Despite major cuts in spending, the Palestinian Authority ran a deficit of NIS 863 million ($248 million) in May, the Palestinian Finance Ministry in Ramallah announced on Friday on its Facebook page.
In response to the coronavirus crisis, the PA announced new austerity policies and sent out a call for foreign donations in late March. PA Prime Minister Mohammad Shtayyeh announced that it would have to cut up to 50 percent of its planned yearly budget to compensate for lost revenue. Even so, the PA’s new emergency budget, passed in early April, projected the deficit to increase to $1.4 billion in 2020.
Ramallah received NIS 237 million ($68 million) in May, with NIS 137 million ($39.4 million) from local tax revenues and NIS 100 million ($28.8 million) in foreign aid, according to PA Finance Ministry numbers.
The World Bank announced last Monday that the Palestinian economy was projected to contract by as much as 11% as a result of the global economic recession sparked by the coronavirus pandemic.

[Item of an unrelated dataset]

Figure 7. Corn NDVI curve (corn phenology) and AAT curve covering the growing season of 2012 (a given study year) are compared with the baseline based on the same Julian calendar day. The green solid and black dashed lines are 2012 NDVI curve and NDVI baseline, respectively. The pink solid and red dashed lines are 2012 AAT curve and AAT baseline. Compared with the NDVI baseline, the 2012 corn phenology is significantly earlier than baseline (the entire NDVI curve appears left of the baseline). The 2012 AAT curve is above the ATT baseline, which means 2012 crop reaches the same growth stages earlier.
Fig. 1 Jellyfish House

But as grim as the World Bank’s assessment was, it may have been optimistic.
In the last week, the PA’s fiscal crisis has only deepened. The World Bank’s projections were made before Ramallah announced that it would no longer accept the $170 million in import and export taxes which Israel transfers to the PA on a monthly basis. Senior PA officials said the move was part of efforts to void agreements and end coordination with Israel over its plans to annex parts of the West Bank.
As part of ending coordination with Israel, the PA also refused a loan of up to NIS 800 million ($230.2 million) authorized by the Israeli government, which would have been taken out of future tax revenue transfers, to cover its losses.

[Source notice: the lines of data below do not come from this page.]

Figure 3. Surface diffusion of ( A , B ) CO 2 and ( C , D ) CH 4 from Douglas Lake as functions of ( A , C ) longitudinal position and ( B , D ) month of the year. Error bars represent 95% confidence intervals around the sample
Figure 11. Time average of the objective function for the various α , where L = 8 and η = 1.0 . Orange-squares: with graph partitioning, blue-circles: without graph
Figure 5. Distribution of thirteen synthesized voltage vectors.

Tax revenues collected by Israel on behalf of the Palestinians have always constituted a significant part of the PA’s budget: In 2019 they amounted to about 60% of overall revenue.

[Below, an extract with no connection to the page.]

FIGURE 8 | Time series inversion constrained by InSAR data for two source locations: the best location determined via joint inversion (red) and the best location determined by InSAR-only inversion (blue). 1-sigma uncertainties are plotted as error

Since the coronavirus pandemic began, however, they have become even more essential: The domestic tax base has vanished, with businesses closed and much of the population unemployed and at home. Meanwhile, foreign donors have been busy tending to the crisis in their own countries.
As such, import/export tax transfers from Israel have constituted 85% of the PA’s monthly revenue since the start of the pandemic in March, according to numbers provided by the PA Finance Ministry.
During a standoff between Israel and the PA in 2019, the PA refused to accept the revenues for several months, leading to a disastrous liquidity shock in the West Bank. But none of the deficits in 2019, even in the worst months of that row, approached the size of the deficits the PA has begun to accumulate now.
On Tuesday, the Ramallah Finance Ministry announced that it would not pay civil servants their May wages. Public sector salaries account for 15%-20% percent of Palestinian GDP, according to the World Bank. In a normal month, the PA spends NIS 850 million ($244.5 million) on civil servants, pensioners and stipends to the families of Palestinians convicted by Israel of terrorism or killed during attacks on Israelis. During the 2019 clash over the revenues, Ramallah slashed public sector wages by 40%, but never froze them outright.
In an interview with The New York Times last week, al-Sheikh said that the Palestinian leadership was attempting to put pressure on Israel by giving Jerusalem a taste of the crisis annexation would bring. Palestinian officials know full well that rejecting the funds from Israel could bring economic disaster, al-Sheikh said, but this would put pressure on Israel either to back down or to assume full control of the area as an occupier.
“We are not nihilists, or fools, and we don’t want chaos,” said al-Sheikh. “We are pragmatic. We don’t want things to reach a point of no return. Annexation means no return in the relationship with Israel.”